I fixed it, maybe.

On Fri, Nov 26, 2010 at 1:52 PM, Scott Nicholas
<scott.nicho...@scottn.us> wrote:
> On Fri, Nov 26, 2010 at 4:39 AM, Helmut Schaa
> <helmut.sc...@googlemail.com> wrote:
>>
>> Btw. did you check if hardware crypto is working fine? If hw crypto doesn't
>> work it would fall back to software which could explain such a CPU 
>> utilization.
>>
>> Helmut
>>
>>
>
> Haven't even used any crypto yet. I do recall disabling LEDs helping.
> Thinking, the other driver didn't use a separate thread. Maybe it's
> the context switching and scheduling... That it'd help just to keep it
> in the kernel context.... Is my last stab-in-the-dark idea anyway
> without having some sort idea where the cycles are spent.
>
> --
> Scott
>

I basically changed rt61pci_interrupt()'s last line to return
rt61pci_interrupt_thread() instead of waking the thread to do the
work. got a warning at run-time of course from kernel/softirq.c and
net/core/skbuff.c about being in an IRQ, but CPU usage was very low,
5%.

My test has been just running 'top' on serial console of device, and
either downloading from my laptop a 100mb test file or just pinging
the router with multiple instances of large icmp packets.
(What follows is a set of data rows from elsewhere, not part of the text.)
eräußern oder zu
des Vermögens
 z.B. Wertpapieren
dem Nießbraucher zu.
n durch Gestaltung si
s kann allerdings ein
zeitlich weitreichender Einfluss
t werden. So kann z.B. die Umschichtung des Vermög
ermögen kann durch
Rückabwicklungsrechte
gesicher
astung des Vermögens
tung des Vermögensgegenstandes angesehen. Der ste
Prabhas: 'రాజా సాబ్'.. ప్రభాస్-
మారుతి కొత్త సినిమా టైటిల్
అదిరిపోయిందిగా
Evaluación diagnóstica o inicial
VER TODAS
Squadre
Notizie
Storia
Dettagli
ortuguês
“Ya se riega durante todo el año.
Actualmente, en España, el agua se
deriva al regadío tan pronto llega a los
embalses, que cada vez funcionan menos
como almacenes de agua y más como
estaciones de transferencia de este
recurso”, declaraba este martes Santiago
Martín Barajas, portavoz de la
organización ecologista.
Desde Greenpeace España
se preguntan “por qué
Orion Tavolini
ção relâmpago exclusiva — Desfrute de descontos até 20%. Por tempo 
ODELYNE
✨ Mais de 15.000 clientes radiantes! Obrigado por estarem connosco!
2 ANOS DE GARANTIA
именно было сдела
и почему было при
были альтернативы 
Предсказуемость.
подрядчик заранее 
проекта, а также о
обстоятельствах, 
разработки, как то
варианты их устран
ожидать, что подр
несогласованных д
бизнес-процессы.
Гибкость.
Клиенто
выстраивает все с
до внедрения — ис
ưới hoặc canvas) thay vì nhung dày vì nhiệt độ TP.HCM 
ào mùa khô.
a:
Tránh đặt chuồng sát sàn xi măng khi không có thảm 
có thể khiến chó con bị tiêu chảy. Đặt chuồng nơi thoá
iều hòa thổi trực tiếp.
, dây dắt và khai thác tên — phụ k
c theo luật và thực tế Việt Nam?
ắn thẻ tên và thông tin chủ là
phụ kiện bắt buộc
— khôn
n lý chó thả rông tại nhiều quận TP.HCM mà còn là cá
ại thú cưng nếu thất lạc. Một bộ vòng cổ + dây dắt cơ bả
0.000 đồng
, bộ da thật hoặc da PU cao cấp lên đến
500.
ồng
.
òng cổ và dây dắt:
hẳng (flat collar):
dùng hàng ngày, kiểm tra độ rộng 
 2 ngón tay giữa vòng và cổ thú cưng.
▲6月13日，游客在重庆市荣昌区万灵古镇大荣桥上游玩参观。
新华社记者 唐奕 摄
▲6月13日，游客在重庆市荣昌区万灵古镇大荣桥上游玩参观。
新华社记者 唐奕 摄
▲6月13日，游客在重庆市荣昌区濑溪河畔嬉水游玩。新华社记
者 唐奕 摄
I then tried having just TX in the thread. Went back up, but not soo bad.

So assuming this way of checking system load is accurate, we gain a
lot from removing the thread.  This is probably good in a router
anyway. So next, to find about functions that shouldn't run in irq
context (and equivalents which can), or if there is a later place we
can off-load to thread, if these helper threads can have different
scheduling/priorities set, etc ...?

That's all I know about, was hoping for ideas from the experts.